**TEXT BLOCK**
However, the turning point came seven years later when he visited the Museum of Natural Sciences of La Plata with his father. Cappozzo was astonished when he left the place. “The rooms remained etched in my memory. It was all so unforgettable that some decades later when I went to the museum for work, I had the chance to visit the comparative anatomy room I remembered how those skeletons of dolphins, whales and seals hanging from the roof had impacted him”. From that first visit to the museum, Cappozzo realized that he wanted to be biologist and work in a museum.
Years later, his father gave him a book collection about facts of science of Life Magazine. Thanks to those books he learnt crucial information such as the measurements of a moray eel, camouflage habits of the antlion, or the number of times a fly flaps its wings per second. Cappozzo – a future science communicator- learnt all that information by heart and used to recite it to his friends, his family and at school. It was his party piece. The researcher kept those books in his library as his most treasured possessions. When he grew up, he took those publications and looked at the back covers and was surprised to know that “the aim of the information provided by those texts was to share that data with friends. It was great because his objective was to deliver information out of context so that he could astonish others. Therefore, these books were paradigms of science communication in my story”.

**INFORMATION GIVEN**

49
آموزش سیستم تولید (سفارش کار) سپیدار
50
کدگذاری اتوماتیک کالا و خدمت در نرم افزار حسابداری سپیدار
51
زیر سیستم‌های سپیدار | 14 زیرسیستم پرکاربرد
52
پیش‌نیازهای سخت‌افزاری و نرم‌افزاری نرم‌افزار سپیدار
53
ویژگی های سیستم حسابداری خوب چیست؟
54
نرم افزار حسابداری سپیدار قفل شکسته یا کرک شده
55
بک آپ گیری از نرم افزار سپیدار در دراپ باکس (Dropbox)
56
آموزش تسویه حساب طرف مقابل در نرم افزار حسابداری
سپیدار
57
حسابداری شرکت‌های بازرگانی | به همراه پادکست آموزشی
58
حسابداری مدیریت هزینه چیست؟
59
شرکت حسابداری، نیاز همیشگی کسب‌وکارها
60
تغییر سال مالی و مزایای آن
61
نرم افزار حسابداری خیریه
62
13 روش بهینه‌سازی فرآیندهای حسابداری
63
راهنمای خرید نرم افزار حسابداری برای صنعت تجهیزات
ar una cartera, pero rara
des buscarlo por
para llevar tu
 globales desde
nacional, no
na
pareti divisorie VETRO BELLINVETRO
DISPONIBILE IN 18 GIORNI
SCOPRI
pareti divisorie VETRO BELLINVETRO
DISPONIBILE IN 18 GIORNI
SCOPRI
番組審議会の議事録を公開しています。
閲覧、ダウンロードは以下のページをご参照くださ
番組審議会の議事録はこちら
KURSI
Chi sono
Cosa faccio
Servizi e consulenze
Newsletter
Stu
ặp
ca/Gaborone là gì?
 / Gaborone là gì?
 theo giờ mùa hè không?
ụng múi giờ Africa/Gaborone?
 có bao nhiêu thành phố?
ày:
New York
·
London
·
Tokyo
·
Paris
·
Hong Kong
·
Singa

**TASK PROMPT**
Please transcribe the Cappozzo text word for word, starting with "However, the turning" and going on through "in a museum.".

**WRITTEN SOLUTION**
However, the turning point came seven years later when he visited the Museum of Natural Sciences of La Plata with his father. Cappozzo was astonished when he left the place. “The rooms remained etched in my memory. It was all so unforgettable that some decades later when I went to the museum for work, I had the chance to visit the comparative anatomy room I remembered how those skeletons of dolphins, whales and seals hanging from the roof had impacted him”. From that first visit to the museum, Cappozzo realized that he wanted to be biologist and work in a museum.